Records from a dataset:
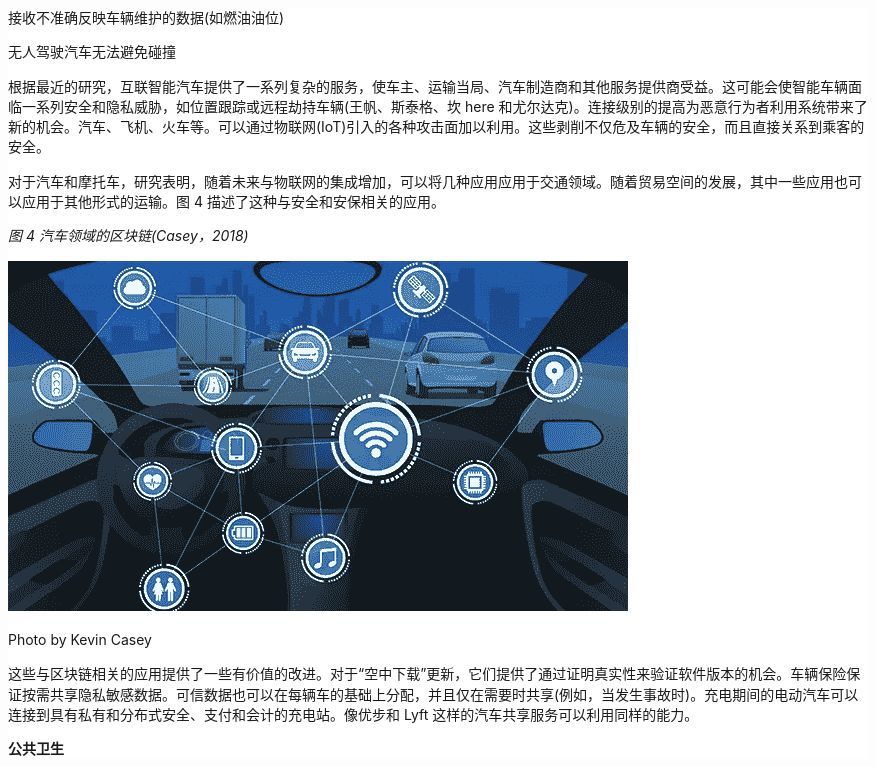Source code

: 接收不准确反映车辆维护的数据(如燃油油位)

无人驾驶汽车无法避免碰撞

根据最近的研究，互联智能汽车提供了一系列复杂的服务，使车主、运输当局、汽车制造商和其他服务提供商受益。这可能会使智能车辆面临一系列安全和隐私威胁，如位置跟踪或远程劫持车辆(王帆、斯泰格、坎 here 和尤尔达克)。连接级别的提高为恶意行为者利用系统带来了新的机会。汽车、飞机、火车等。可以通过物联网(IoT)引入的各种攻击面加以利用。这些剥削不仅危及车辆的安全，而且直接关系到乘客的安全。

对于汽车和摩托车，研究表明，随着未来与物联网的集成增加，可以将几种应用应用于交通领域。随着贸易空间的发展，其中一些应用也可以应用于其他形式的运输。图 4 描述了这种与安全和安保相关的应用。

*图 4 汽车领域的区块链(Casey，2018)*

![](img/317da772a9894c47a8c4132f74f70a1d.png)

Photo by Kevin Casey

这些与区块链相关的应用提供了一些有价值的改进。对于“空中下载”更新，它们提供了通过证明真实性来验证软件版本的机会。车辆保险保证按需共享隐私敏感数据。可信数据也可以在每辆车的基础上分配，并且仅在需要时共享(例如，当发生事故时)。充电期间的电动汽车可以连接到具有私有和分布式安全、支付和会计的充电站。像优步和 Lyft 这样的汽车共享服务可以利用同样的能力。

**公共卫生**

Problem requirements: A faithful copy of every record is needed here. Leave the images out of it.

Task output:
Source code

: 接收不准确反映车辆维护的数据(如燃油油位)

无人驾驶汽车无法避免碰撞

根据最近的研究，互联智能汽车提供了一系列复杂的服务，使车主、运输当局、汽车制造商和其他服务提供商受益。这可能会使智能车辆面临一系列安全和隐私威胁，如位置跟踪或远程劫持车辆(王帆、斯泰格、坎 here 和尤尔达克)。连接级别的提高为恶意行为者利用系统带来了新的机会。汽车、飞机、火车等。可以通过物联网(IoT)引入的各种攻击面加以利用。这些剥削不仅危及车辆的安全，而且直接关系到乘客的安全。

对于汽车和摩托车，研究表明，随着未来与物联网的集成增加，可以将几种应用应用于交通领域。随着贸易空间的发展，其中一些应用也可以应用于其他形式的运输。图 4 描述了这种与安全和安保相关的应用。

*图 4 汽车领域的区块链(Casey，2018)*

![](img/317da772a9894c47a8c4132f74f70a1d.png)

Photo by Kevin Casey

这些与区块链相关的应用提供了一些有价值的改进。对于“空中下载”更新，它们提供了通过证明真实性来验证软件版本的机会。车辆保险保证按需共享隐私敏感数据。可信数据也可以在每辆车的基础上分配，并且仅在需要时共享(例如，当发生事故时)。充电期间的电动汽车可以连接到具有私有和分布式安全、支付和会计的充电站。像优步和 Lyft 这样的汽车共享服务可以利用同样的能力。

**公共卫生**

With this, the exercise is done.